Your next thought might be how your company — or team/concept/idea — can get plugged in to, what seems to be, a gushing pipeline of cash. But it may not be that easy or even desirable to engage VC.
How a VC thinks
VCs are professional investors with high expectations. A real estate investor would be happy with a 15 percent return on invested capital; a VC needs to have every company in which they invest have the potential for a 10 times return (or about 50 percent compound annual growth rate over seven years).
Even the best VCs have a third of their companies go out of business, so the winners need to support the rest of the portfolio. This severely limits the type of companies they fund. In fact, less than 2 percent of operating companies start with VC funding.
Why do you think you need VC funding?
A wise and honest VC I know says not to take VC money unless absolutely necessary, and then only for scaling sales.
Ask yourself from day one: Can you build, test, interview and market research your product yourself? Can your current team execute the business plan? Do you need to hire a computer developer, Web designer, etc.? Where’s the early money coming from — your savings, credit cards or home equity loan?
There are options at this point if you don’t have the ability to build it yourself or self-finance. Accelerators can provide early stage money with relatively low impact. It won’t be a lot (maybe from $20,000 to $50,000), but it’s enough to prove that your idea can scale.

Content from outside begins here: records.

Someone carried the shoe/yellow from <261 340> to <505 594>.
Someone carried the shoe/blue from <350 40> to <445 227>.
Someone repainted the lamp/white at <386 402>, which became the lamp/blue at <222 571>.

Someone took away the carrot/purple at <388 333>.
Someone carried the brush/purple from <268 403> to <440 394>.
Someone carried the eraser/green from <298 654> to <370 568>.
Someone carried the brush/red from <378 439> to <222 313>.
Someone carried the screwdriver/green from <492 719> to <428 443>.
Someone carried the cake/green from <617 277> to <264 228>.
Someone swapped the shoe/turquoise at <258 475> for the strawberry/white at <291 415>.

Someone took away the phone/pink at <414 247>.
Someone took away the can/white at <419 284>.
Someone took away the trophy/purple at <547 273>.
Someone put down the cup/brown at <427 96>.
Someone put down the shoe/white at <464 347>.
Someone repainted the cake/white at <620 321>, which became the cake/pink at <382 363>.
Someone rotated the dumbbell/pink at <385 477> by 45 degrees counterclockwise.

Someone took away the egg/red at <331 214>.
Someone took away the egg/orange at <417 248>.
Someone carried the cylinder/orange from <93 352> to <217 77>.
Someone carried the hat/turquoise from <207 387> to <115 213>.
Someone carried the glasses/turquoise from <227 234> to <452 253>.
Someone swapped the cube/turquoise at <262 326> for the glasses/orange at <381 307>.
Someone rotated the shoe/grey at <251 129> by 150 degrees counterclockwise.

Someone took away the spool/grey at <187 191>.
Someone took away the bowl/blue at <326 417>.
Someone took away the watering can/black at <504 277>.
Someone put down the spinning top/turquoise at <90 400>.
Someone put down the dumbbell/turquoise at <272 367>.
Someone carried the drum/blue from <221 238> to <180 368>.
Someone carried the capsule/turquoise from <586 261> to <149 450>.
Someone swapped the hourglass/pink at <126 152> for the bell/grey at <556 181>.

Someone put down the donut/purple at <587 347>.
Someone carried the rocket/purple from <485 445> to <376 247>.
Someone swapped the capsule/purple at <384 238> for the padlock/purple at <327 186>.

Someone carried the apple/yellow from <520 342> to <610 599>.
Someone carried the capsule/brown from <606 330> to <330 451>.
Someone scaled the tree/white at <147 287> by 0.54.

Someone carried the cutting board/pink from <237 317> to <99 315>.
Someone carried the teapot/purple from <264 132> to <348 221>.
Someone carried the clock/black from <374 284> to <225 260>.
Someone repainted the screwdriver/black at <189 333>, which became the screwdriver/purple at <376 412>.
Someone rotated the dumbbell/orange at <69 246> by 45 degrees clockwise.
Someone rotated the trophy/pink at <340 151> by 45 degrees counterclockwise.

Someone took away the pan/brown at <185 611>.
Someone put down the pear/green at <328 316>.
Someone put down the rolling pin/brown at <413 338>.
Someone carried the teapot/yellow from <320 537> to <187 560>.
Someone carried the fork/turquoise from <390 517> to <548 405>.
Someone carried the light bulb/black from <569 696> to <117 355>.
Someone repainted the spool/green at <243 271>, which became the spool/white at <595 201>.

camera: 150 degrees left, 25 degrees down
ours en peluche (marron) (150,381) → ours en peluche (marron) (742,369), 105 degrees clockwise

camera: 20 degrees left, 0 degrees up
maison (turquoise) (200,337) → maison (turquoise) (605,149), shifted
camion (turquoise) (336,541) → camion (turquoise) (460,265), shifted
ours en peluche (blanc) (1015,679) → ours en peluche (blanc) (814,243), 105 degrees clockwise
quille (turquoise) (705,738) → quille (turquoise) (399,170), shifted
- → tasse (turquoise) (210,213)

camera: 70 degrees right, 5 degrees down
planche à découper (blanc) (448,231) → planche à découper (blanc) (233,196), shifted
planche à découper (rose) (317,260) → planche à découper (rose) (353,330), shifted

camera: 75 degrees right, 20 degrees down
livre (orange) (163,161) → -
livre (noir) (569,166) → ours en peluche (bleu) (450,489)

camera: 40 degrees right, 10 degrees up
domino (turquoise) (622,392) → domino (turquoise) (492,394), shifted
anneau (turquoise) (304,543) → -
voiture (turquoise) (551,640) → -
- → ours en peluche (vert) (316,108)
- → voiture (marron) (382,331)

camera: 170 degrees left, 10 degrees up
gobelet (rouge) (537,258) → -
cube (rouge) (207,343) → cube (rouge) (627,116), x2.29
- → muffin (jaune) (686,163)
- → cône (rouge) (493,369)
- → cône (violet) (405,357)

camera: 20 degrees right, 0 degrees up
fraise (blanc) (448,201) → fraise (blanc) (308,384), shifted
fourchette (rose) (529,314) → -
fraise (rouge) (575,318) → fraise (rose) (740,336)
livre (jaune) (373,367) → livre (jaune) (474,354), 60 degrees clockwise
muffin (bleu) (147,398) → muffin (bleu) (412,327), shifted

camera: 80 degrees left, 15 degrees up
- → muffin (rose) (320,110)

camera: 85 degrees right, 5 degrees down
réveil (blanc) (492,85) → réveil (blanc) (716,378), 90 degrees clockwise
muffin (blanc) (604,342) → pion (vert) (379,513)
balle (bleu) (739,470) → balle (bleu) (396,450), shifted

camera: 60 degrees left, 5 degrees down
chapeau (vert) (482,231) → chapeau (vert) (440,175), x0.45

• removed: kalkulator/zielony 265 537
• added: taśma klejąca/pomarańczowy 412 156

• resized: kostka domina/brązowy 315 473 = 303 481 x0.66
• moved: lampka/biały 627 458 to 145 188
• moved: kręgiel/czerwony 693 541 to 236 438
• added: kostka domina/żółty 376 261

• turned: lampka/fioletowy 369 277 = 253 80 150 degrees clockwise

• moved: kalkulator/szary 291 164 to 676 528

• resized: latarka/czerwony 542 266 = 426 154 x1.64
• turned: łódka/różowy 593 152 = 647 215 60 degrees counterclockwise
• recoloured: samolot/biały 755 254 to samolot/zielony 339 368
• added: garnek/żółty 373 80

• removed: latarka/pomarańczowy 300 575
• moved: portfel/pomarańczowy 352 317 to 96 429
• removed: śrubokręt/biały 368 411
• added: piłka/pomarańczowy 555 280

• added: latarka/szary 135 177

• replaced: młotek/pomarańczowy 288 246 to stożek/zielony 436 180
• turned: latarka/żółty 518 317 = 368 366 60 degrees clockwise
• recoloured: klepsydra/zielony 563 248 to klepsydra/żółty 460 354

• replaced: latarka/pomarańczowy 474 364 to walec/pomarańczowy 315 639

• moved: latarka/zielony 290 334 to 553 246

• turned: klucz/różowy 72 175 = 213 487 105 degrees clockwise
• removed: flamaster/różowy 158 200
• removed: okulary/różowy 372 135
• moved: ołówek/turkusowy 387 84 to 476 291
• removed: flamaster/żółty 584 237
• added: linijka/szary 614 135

The next stage is where it gets difficult. Do you have sales? If you’re still struggling to find that product market fit and the early-stage money is gone, then you need to assess the viability of your business. The key is to bootstrap as well you can; you need to get revenue in the door.
Now the question becomes, can you scale your sales by re-investing revenue. If yes, then it’s a matter of how fast you want to go — organic growth or VC investment?
It can be a marriage
The best VC will be partners in the long run that add strategic value by opening their rolodexes, helping with business development and finding key hires. The rest are taskmasters, de facto bosses, bean counters and generally a drag on your mental state.
If you have a business that scales and you’re in the position to accept VC money, then interview your investors as a long-term relationship, just as they are assessing you.
Overall VCs are a small part of the investment world, but if you have the right product, team and potential for explosive market growth then VC investment might be worth pursuing. There is nothing wrong, however, in following a path like 98 percent of successful businesses.
Todd Whittington is the managing partner of Lumos Innovation. Todd develops entrepreneurial acceleration and corporate innovation programs. He has had a winding career path focusing around innovation, processes, user acquisition marketing and operations improvement.